- **Task description**: The answer must consist of every line from the data that holds the string "rakamkan".

- **Dataset entries**:
***



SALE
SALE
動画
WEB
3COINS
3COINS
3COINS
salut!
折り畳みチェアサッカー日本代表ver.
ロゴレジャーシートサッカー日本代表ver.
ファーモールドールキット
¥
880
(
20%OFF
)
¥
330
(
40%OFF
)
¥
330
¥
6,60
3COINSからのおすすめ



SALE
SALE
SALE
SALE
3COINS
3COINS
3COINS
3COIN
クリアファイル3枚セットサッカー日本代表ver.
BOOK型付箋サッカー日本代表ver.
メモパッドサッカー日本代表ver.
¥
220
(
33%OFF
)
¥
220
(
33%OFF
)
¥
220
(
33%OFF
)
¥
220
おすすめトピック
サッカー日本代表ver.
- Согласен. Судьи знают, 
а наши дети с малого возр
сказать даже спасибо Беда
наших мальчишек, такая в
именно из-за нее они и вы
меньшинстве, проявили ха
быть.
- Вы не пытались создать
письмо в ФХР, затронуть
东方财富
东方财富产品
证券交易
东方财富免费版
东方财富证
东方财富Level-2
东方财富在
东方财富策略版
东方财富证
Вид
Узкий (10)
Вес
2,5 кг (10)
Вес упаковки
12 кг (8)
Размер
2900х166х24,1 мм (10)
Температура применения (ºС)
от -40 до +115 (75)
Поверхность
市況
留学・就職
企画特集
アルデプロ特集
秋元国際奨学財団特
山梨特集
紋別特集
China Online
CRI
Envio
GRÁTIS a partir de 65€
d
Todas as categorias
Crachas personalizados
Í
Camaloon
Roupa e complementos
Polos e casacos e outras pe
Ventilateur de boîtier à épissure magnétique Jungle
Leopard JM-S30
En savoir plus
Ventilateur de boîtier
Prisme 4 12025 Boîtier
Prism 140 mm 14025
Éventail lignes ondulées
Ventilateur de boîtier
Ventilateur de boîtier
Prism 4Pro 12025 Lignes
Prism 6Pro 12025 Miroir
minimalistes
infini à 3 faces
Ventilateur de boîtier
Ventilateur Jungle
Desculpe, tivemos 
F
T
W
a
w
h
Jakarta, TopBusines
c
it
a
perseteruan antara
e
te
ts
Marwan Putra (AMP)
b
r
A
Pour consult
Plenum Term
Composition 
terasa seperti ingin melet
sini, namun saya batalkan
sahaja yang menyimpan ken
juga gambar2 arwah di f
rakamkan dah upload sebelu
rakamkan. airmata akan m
***
- **Finished task**:
rakamkan dah upload sebelu
rakamkan. airmata akan m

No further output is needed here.